===== Material provided =====

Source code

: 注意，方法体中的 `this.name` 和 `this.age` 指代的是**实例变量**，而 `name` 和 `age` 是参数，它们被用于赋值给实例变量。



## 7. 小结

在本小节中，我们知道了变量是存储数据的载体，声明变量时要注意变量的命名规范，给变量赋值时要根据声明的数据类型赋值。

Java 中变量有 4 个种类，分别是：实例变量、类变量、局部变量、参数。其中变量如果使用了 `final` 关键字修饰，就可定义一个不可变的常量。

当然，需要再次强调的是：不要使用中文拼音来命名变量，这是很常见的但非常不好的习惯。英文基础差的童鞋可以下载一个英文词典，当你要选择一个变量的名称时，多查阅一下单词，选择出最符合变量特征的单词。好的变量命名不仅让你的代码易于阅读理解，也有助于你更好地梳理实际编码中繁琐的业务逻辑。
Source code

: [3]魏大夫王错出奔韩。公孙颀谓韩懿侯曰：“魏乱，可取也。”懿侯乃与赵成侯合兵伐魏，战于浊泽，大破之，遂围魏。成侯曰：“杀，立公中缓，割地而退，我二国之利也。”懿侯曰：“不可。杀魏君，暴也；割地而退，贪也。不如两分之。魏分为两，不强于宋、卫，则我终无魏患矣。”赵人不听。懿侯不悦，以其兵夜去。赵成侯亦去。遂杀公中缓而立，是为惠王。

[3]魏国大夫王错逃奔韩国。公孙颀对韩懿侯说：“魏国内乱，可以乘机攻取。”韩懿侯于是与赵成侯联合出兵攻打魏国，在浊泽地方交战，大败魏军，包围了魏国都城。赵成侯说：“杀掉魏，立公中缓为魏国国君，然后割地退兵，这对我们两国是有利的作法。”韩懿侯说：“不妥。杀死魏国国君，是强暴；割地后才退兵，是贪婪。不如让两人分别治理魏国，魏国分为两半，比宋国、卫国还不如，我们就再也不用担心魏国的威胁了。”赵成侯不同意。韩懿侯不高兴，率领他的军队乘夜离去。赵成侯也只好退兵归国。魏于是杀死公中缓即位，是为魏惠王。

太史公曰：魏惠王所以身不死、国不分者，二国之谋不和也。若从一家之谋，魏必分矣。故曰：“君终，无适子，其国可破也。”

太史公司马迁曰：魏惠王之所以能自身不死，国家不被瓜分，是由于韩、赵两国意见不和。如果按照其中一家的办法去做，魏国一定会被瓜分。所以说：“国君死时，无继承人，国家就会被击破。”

=====

* [Work item]:
Keep only the lines of the records that contain the string "实例变量", and copy each of those lines unchanged.

* [Answer to this task]:
: 注意，方法体中的 `this.name` 和 `this.age` 指代的是**实例变量**，而 `name` 和 `age` 是参数，它们被用于赋值给实例变量。
Java 中变量有 4 个种类，分别是：实例变量、类变量、局部变量、参数。其中变量如果使用了 `final` 关键字修饰，就可定义一个不可变的常量。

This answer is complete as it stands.